Rubinson and Catero did some pre-production before tape started rolling, knowing that the middle part of the song could become a sonic playground for them, but there was no rehearsal per se, and when they launched into the song, all the band members wearing headphones, they had no idea what was about to happen. As the song unfolded, Rubinson and Catero started messing with reverb and echo, creating hallucinatory effects.
“You’d take the signal from the microphone,” he explains, “and as you were feeding it to the 8-track, you were also feeding it to another tape machine, which had a slight delay, called tape reverb, then you would send that signal off the playback head to an echo chamber. The speed at which you ran the tape machine determined how long it was between the original and the delay.

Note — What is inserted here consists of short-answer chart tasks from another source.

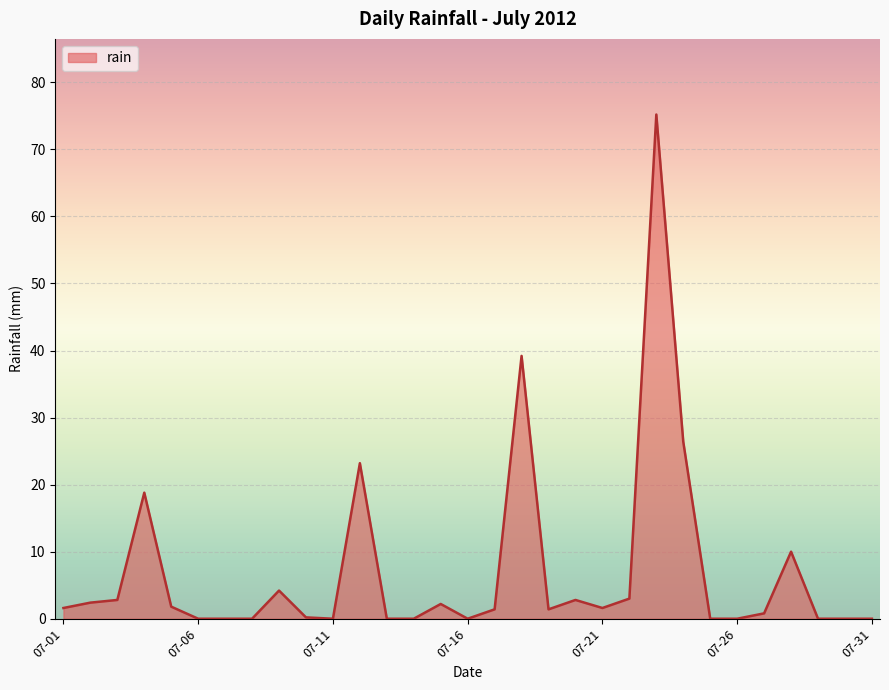

Count the number of categories in the chart.

31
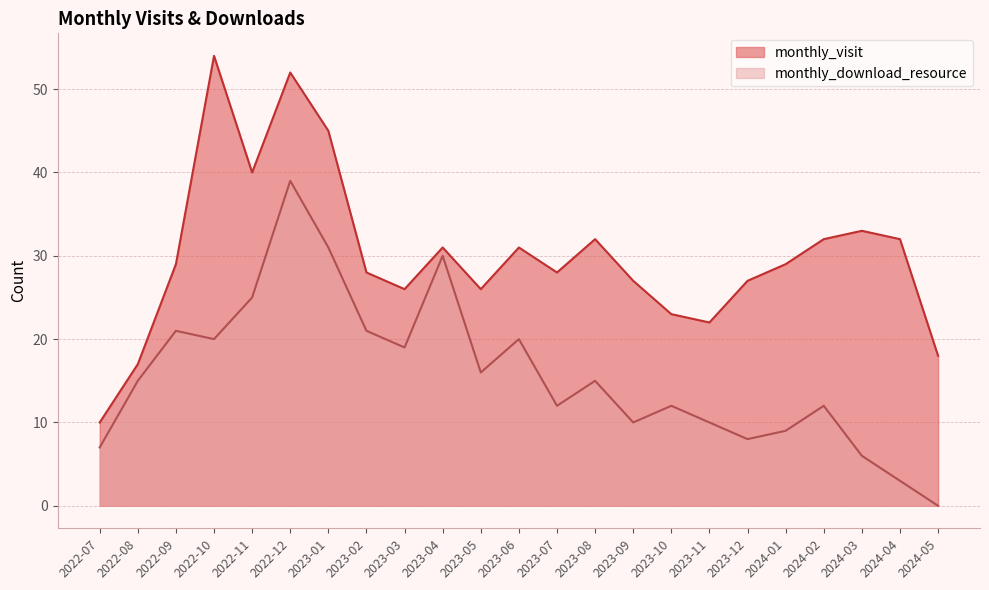

What is the difference between the highest and lowest values at 2023-05?

10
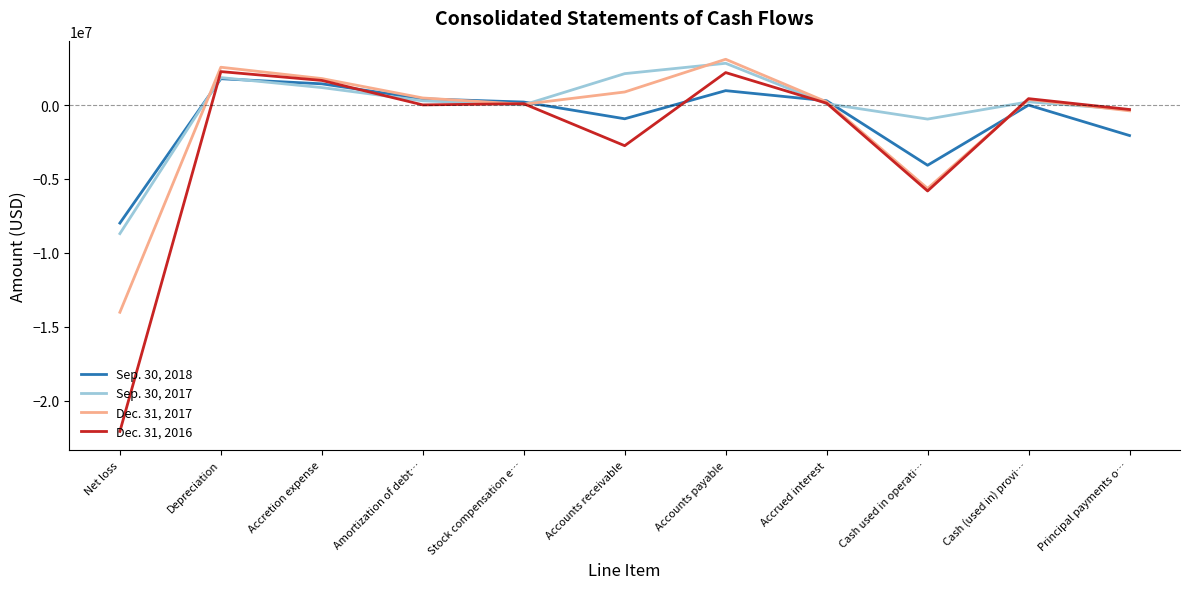

At which label does Dec. 31, 2017 reach its minimum?

Net loss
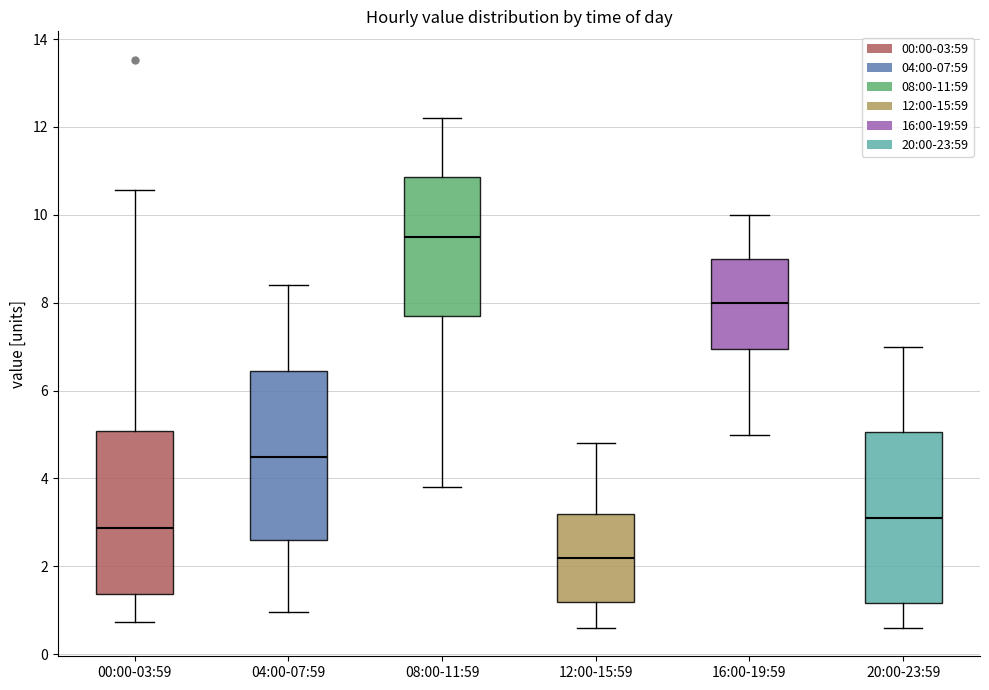

Reading left to right, transcribe this box plot: for each box, give where its median line is, the range the box spans, and where its two whiskers end, as read against the y-axis. The values are not printed on the chart, so give them approximately, as read against the axis.

00:00-03:59: median 2.8, box 1.4 to 5.0, whiskers 0.8 to 10.6
04:00-07:59: median 4.6, box 2.6 to 6.4, whiskers 1.0 to 8.4
08:00-11:59: median 9.6, box 7.8 to 10.8, whiskers 3.8 to 12.2
12:00-15:59: median 2.2, box 1.2 to 3.2, whiskers 0.6 to 4.8
16:00-19:59: median 8.0, box 7.0 to 9.0, whiskers 5.0 to 10.0
20:00-23:59: median 3.2, box 1.2 to 5.0, whiskers 0.6 to 7.0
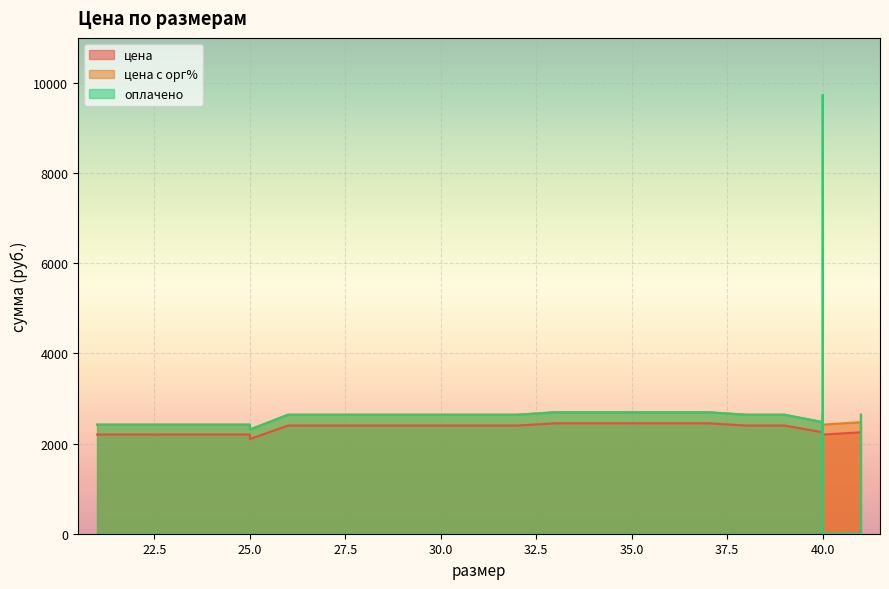

Which series has the largest total across all categories?

оплачено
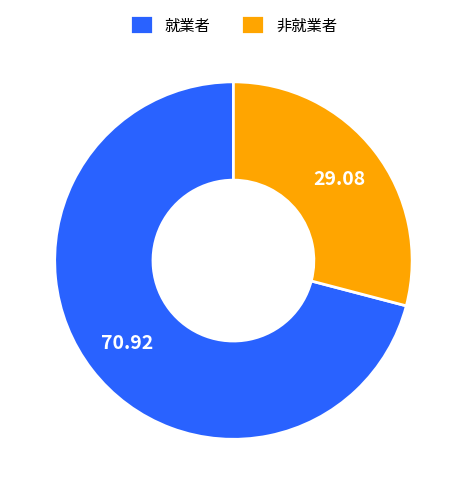

Count the number of slices in the pie.

2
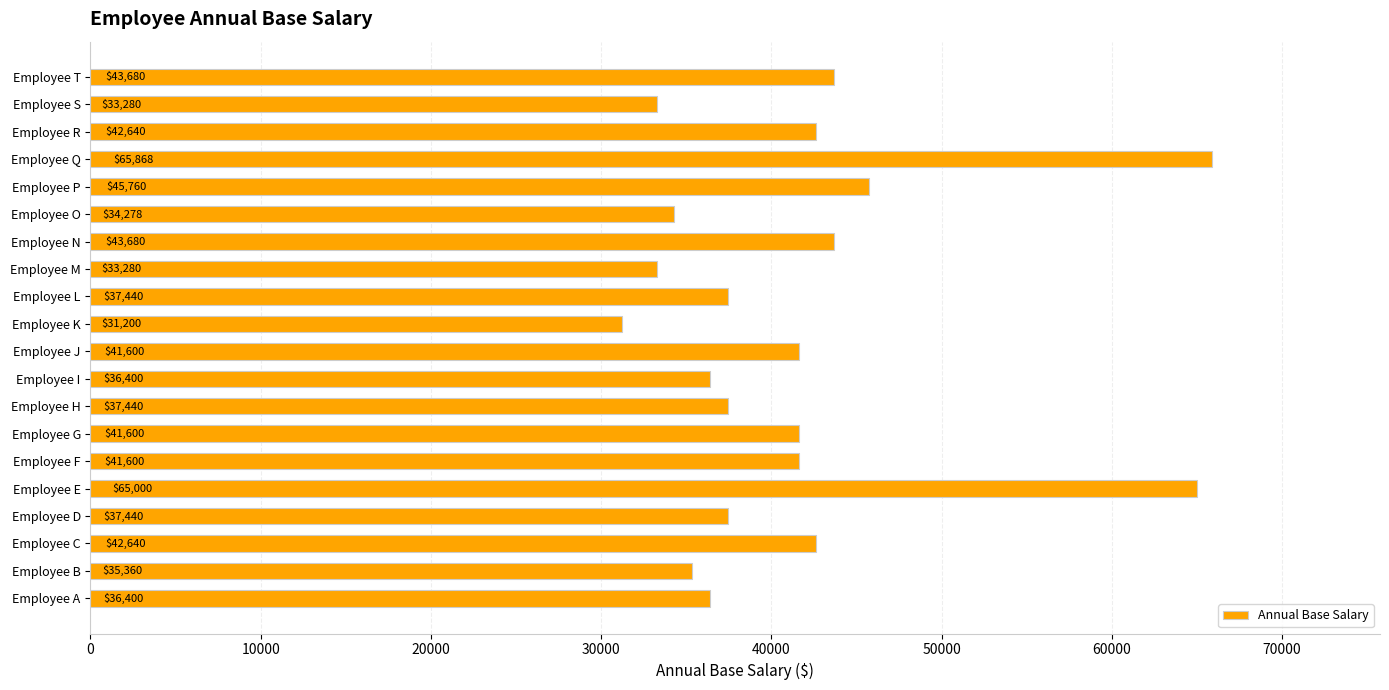

What is the sum of the values at Employee D and Employee L?

74880.0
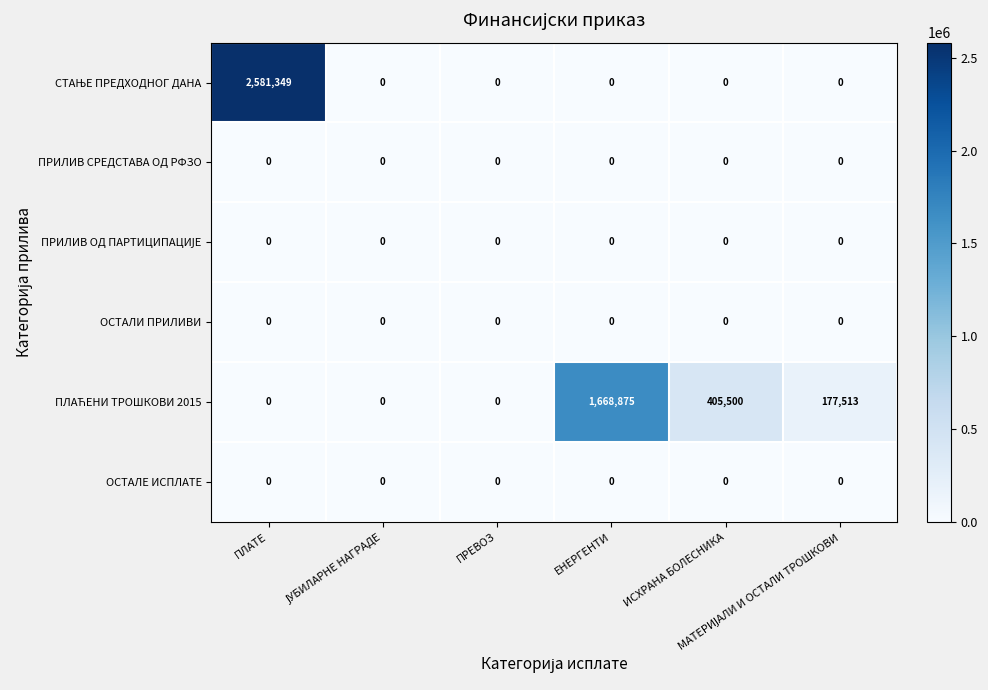

What is the maximum value shown in the chart?

2581349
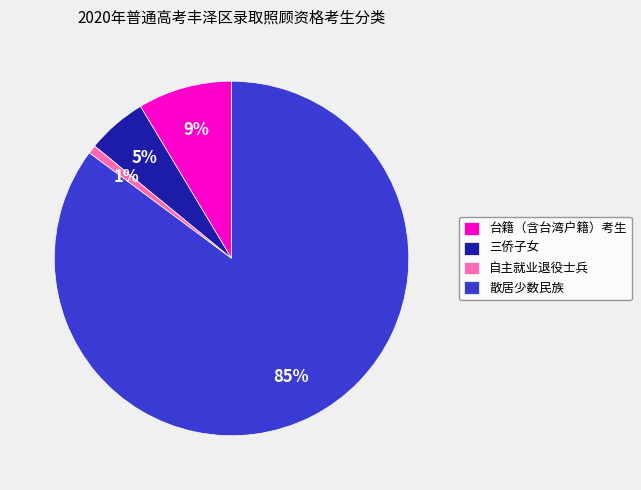

Which slice is the largest?

散居少数民族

Then, if you take that signal and you feed it back to the tape machine again, it starts a loop, so you’re going: input, record head, playback head, echo chamber, output from the echo chamber, back to the record head, back to the playback head, back to the echo chamber and so on. And instead of getting one repeat you start getting multiple repeats. So the cowbell would go ‘tick-ck-ck-ck, tock-ck-ck-ck,’ and you could regulate how much and how fast the reinsertion of the original signal was. Eventually you have this sound refolding on itself over and over, and ultimately it turns into white noise.”
As the effects started coming the through the band’s headphones, they reacted spontaneously with their own screams, shouts and laughs “and I reacted to what they did with the speed of the tape machine. Also, if I flicked the tape, it would go in and out of phase and make these weird sounds, and it just got crazier and crazier. But from having seen them live so much, I knew exactly when the crazy part was going to end—Brian was going to play this big drum fill and it was going to come back to ‘Now the time has come…’ so I was able to shut everything off exactly on cue. We grabbed lightning in the bottle—boom! When they finished, they were screaming and yelling and came running into the booth and we played it back and it felt so good.”
Rubinson was so excited he had Clive Davis come down to the studio at midnight to hear the track, and that is what finally convinced Davis to commit to putting out a whole Chambers Brothers album. Rubinson made an edited single version of the song, eliminating the long psychedelic section, “but an engineer at KFRC in San Francisco made his own edit, which was frankly better than mine, and [Columbia released] a second single based on the KFRC edit and it swept the country, beginning in San Francisco, where it was a Number One record.” Between the single and the album version, “Time Has Come Today” was inescapable in the summer and fall of 1968.
Rubinson and Catero would later make other Chambers Brothers albums, including Love, Peace and Happiness (which was ubiquitous in 1970), and the original group continued touring successfully through the early ’70s. “Time Has Come Today” has been used in many films and TV shows through the years—few songs conjure the psychedelic ’60s more. And no rock song ever used a cowbell more effectively.